Substitute "marker" for every occurrence of "post" in the span running from the beginning of the entries through the line containing "[456, 134, 499, 226]", both ends included, and reproduce those lines with nothing else altered. Leave the pictures out of your answer.

** START Source data **

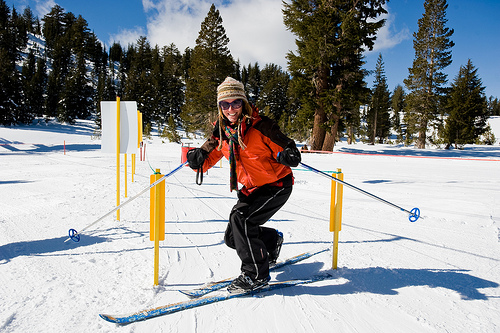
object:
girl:
[176, 69, 303, 296]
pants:
[217, 170, 294, 283]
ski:
[73, 272, 290, 329]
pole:
[299, 160, 487, 247]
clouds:
[231, 16, 275, 49]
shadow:
[281, 233, 495, 308]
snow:
[19, 158, 448, 297]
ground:
[14, 122, 492, 328]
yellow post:
[307, 160, 355, 272]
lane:
[168, 145, 323, 316]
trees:
[0, 0, 499, 152]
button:
[209, 74, 254, 107]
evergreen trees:
[1, 0, 498, 156]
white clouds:
[171, 14, 326, 61]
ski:
[179, 247, 329, 297]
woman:
[183, 76, 299, 293]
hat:
[215, 73, 254, 148]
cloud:
[108, 2, 410, 72]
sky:
[4, 0, 484, 91]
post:
[146, 172, 169, 279]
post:
[328, 169, 344, 273]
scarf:
[215, 117, 249, 188]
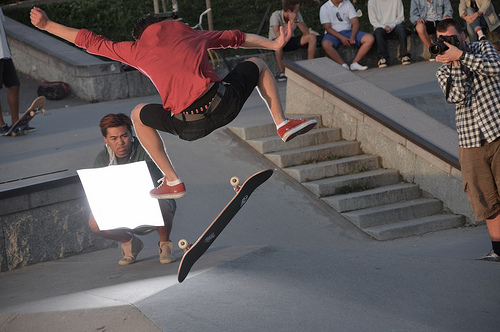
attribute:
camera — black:
[427, 34, 457, 59]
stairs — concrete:
[227, 112, 464, 239]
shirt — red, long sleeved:
[70, 19, 248, 115]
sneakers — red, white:
[269, 113, 331, 150]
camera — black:
[415, 19, 498, 234]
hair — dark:
[432, 12, 481, 37]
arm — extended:
[27, 6, 134, 63]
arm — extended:
[194, 18, 294, 50]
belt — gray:
[160, 74, 231, 123]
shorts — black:
[137, 57, 264, 145]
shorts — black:
[456, 134, 499, 226]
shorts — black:
[268, 30, 304, 51]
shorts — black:
[323, 29, 368, 47]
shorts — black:
[414, 16, 440, 37]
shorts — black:
[1, 55, 21, 94]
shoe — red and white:
[270, 115, 321, 142]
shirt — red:
[65, 14, 237, 91]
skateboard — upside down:
[174, 162, 280, 281]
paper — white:
[71, 157, 171, 238]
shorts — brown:
[456, 144, 497, 218]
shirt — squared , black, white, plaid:
[434, 39, 496, 148]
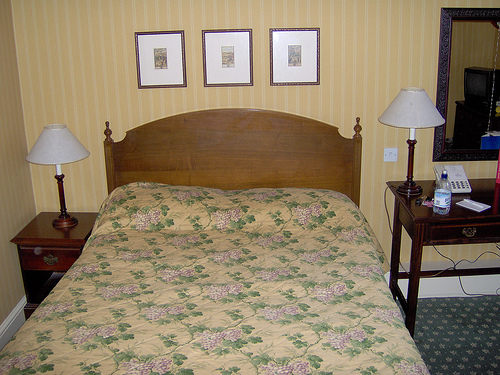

** END Source data **

Output below:
object:
girl:
[176, 69, 303, 296]
pants:
[217, 170, 294, 283]
ski:
[73, 272, 290, 329]
pole:
[299, 160, 487, 247]
clouds:
[231, 16, 275, 49]
shadow:
[281, 233, 495, 308]
snow:
[19, 158, 448, 297]
ground:
[14, 122, 492, 328]
yellow marker:
[307, 160, 355, 272]
lane:
[168, 145, 323, 316]
trees:
[0, 0, 499, 152]
button:
[209, 74, 254, 107]
evergreen trees:
[1, 0, 498, 156]
white clouds:
[171, 14, 326, 61]
ski:
[179, 247, 329, 297]
woman:
[183, 76, 299, 293]
hat:
[215, 73, 254, 148]
cloud:
[108, 2, 410, 72]
sky:
[4, 0, 484, 91]
marker:
[146, 172, 169, 279]
marker:
[328, 169, 344, 273]
scarf:
[215, 117, 249, 188]
attribute:
camera — black:
[427, 34, 457, 59]
stairs — concrete:
[227, 112, 464, 239]
shirt — red, long sleeved:
[70, 19, 248, 115]
sneakers — red, white:
[269, 113, 331, 150]
camera — black:
[415, 19, 498, 234]
hair — dark:
[432, 12, 481, 37]
arm — extended:
[27, 6, 134, 63]
arm — extended:
[194, 18, 294, 50]
belt — gray:
[160, 74, 231, 123]
shorts — black:
[137, 57, 264, 145]
shorts — black:
[456, 134, 499, 226]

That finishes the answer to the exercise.